We cry when we are happy. We cry when we are sad. We cry when we get something in our eyes and we cry when there’s some sort of eyeball trauma.
Scientifically, we shed tears to release hormones which build up during intense times of stress. Thursday and Friday were days filled with happy and sad tears, and everything in between for me.
My friend, Jayson Nichols, passed away on August 7, 2010 after a valiant and hard-fought battle with brain cancer. As if I didn’t effing hate cancer enough, this pretty much put me over the edge. He was only 31 years old.
I met Jay through his brother, an extremely good friend of mine (and one of “my boys“) and some would observe that Jay was not a “close friend” of mine. I mean, if he passed me on the street he would stop and hug me and see how I was and all, but we didn’t speak weekly or anything.
But that’s just the kind of person Jay was. He met me once and immediately added me on Facebook. He was crazy and goofy, making people laugh and putting them at ease. He would talk to the shyest person in a room to bring them out of their shell, and for his friends and family he was one of those people that truly would have given you the shirt of his back. He also had this belief that people were generally faking it – announcing at our last Relay for Life event that we’d all feel silly when he finally admitted “he was faking this cancer thing the whole time.”
And it sucks that he is gone. Because the world needs more people like Jayson Nichols in it. Last week, we wept at opportune and inopportune moments, grieving our loss. Capturing moments in our day to fixate on the empty spaces where he used to sit and chat. Where he used to lay when he was too tired from chemo. Where we were when we first learned of his diagnosis.
Photo Credit: Getty Images – Lesley Magno
At his funeral, between silent heaving sobs (I don’t really like people seeing me cry, being vulnerable like that) I listened to the memories everyone had and the messages that were passed on.
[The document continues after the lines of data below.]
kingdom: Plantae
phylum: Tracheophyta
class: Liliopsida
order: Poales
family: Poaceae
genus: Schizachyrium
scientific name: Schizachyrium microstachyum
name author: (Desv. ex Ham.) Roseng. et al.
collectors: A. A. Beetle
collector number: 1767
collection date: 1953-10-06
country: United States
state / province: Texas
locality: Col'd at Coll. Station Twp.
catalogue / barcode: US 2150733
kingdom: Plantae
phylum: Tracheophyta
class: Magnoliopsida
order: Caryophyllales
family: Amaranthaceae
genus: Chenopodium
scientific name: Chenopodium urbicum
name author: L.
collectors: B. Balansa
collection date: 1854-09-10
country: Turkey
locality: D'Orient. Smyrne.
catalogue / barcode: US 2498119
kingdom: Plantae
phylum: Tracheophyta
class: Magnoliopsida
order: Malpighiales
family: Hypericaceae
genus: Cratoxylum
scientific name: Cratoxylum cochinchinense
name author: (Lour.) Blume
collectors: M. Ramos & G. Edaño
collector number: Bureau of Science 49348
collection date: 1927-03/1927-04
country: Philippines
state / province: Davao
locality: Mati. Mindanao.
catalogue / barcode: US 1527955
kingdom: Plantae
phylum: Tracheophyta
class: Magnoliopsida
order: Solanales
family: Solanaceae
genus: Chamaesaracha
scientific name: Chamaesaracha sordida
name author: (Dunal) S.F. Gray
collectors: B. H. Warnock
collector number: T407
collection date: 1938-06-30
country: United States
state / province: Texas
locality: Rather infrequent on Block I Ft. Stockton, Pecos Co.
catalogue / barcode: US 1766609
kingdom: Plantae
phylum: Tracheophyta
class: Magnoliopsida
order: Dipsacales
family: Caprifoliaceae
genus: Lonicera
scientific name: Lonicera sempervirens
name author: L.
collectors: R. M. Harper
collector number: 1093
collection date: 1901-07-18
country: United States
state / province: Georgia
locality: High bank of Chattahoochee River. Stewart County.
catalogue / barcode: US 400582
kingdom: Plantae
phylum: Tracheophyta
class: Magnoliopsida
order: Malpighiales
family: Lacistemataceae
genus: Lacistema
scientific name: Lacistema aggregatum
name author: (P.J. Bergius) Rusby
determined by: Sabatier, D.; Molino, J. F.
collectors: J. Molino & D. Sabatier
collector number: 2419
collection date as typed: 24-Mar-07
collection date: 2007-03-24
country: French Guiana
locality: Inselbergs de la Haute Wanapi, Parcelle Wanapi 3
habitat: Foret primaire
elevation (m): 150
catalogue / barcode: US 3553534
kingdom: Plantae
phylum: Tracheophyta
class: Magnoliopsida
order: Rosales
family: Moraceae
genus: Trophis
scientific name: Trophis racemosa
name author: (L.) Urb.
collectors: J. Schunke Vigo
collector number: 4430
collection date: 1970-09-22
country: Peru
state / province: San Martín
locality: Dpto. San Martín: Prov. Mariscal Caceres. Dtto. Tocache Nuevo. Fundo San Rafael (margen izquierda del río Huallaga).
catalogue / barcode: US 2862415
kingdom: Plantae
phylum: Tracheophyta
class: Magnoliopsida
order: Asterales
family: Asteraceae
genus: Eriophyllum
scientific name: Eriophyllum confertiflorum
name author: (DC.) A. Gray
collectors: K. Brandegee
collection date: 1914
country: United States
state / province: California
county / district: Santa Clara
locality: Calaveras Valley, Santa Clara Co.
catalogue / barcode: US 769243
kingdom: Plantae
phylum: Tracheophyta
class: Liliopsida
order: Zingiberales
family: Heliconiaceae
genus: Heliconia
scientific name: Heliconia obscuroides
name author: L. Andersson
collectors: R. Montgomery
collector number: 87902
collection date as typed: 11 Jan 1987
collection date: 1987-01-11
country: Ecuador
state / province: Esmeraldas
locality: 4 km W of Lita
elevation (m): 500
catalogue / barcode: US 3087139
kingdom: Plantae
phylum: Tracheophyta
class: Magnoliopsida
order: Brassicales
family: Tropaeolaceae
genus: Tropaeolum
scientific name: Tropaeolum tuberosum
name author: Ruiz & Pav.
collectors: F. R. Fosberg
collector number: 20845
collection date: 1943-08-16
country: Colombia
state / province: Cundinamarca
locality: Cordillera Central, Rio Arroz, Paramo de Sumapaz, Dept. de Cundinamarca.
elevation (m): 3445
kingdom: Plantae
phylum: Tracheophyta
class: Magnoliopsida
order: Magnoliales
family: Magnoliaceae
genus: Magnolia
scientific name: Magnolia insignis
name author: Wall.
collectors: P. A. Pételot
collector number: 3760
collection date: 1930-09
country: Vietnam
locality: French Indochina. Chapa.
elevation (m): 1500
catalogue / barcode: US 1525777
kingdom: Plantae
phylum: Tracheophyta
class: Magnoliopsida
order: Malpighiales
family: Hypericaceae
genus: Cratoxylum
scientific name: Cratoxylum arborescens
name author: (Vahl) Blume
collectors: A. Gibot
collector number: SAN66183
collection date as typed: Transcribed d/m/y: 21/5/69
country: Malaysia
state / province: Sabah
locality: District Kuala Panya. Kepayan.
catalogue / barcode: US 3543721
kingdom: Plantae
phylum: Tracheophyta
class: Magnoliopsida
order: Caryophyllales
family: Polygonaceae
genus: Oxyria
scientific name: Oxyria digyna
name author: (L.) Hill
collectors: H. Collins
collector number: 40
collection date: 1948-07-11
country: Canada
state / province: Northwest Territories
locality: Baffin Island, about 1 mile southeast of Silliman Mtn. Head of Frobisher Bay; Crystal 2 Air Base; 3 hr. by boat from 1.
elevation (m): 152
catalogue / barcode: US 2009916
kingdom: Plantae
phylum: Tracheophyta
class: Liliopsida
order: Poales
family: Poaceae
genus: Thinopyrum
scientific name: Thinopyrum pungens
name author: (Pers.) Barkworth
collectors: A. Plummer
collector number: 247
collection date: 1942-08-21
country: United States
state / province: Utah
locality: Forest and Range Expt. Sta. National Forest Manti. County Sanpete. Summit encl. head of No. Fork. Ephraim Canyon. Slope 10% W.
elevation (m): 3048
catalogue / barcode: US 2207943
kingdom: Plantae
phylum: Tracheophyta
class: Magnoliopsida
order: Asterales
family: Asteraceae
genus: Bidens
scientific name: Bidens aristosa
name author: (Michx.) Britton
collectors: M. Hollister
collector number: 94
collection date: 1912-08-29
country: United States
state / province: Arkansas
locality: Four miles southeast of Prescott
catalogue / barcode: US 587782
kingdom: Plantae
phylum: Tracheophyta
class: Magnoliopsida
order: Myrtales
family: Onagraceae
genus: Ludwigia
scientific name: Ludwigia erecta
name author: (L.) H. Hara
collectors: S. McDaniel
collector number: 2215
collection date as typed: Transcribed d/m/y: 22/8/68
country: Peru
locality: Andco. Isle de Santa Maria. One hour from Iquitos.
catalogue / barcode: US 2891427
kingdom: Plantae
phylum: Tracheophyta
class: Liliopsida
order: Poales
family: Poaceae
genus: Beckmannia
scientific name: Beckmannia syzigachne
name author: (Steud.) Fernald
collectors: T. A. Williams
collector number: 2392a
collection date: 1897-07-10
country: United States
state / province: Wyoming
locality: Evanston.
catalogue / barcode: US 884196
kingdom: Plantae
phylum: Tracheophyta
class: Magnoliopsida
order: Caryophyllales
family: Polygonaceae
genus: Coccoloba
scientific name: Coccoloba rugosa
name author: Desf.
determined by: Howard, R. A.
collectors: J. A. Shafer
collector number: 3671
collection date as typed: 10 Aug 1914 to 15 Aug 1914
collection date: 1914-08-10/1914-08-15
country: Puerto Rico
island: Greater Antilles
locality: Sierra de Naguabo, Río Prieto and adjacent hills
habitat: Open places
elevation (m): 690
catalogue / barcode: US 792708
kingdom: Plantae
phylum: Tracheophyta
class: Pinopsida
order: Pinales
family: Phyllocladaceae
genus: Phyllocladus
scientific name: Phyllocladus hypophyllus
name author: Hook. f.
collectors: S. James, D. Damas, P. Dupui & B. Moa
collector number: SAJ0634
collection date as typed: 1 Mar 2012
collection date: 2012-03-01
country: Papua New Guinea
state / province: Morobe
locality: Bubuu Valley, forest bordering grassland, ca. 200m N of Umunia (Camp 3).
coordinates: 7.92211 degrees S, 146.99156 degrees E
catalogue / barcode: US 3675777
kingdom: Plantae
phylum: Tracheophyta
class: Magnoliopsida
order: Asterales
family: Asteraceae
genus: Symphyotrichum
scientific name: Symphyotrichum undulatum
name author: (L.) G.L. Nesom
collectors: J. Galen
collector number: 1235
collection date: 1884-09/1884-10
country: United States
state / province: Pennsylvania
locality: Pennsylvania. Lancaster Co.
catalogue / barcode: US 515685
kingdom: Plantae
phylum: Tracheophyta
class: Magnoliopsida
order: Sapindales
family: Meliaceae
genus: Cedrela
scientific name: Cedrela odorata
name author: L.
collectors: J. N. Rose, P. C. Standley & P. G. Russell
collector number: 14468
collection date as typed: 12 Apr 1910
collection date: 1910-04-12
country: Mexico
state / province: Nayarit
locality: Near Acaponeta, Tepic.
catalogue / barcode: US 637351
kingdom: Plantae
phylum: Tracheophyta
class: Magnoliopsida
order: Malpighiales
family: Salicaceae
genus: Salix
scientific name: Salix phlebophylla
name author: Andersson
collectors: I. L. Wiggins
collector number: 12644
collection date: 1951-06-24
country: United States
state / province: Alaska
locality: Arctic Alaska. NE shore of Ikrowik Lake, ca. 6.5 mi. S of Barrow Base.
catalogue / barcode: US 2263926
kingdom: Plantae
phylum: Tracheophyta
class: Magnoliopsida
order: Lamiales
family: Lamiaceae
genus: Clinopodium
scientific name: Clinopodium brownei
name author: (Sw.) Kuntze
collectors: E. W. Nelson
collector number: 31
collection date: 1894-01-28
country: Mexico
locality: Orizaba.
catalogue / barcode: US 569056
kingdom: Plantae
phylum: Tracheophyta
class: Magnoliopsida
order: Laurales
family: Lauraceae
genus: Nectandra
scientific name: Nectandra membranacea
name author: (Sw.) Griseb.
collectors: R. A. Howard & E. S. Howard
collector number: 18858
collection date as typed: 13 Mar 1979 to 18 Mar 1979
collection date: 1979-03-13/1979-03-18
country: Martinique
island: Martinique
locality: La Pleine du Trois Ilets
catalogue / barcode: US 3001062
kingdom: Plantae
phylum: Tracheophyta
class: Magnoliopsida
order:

They quoted from The Book of Ecclesiastes, reminding us that there is a season and time for everything.
That for every moment of happiness and laughter there is also a time for sadness and tears.
That for every time remembered, there is a searing pain for memories that will never be.
That for friend that has been lost, there is another friend who is gained.*
Tears happen, whether we are mourning at funerals or bursting at weddings.
It’s all a part of the beautiful balance of life. And the living of that life is comprised of how we react to the things that happen around us. We can choose to dwell in the pain or we can strive to cling to the sun.
Jay reminded us that we can grieve the fact that his life was cut far too short, or we can rejoice in the wonderful life he had.
Life is about those moments. Those fleeting times that flash before our eyes, that we miss because we are focusing too much on what is to come. Our futures are never guaranteed. You cannot know what is going to happen. We only have the moments of now. Hysterical laughter with friends playing soccer and “tackle” in the yard with kids. The way a lover’s hand feels as they caress your face and look into your eyes. The feeling of pride that swells with a job well done.
The tears you cry remembering a friend with whom you will have no more of these memories.
And the smiles that creep onto your face, remembering the memories you get to keep.
I promise Jay, we’ll Never Quit. Enjoy the Sox games. You’ve gotta have a pretty sweet view!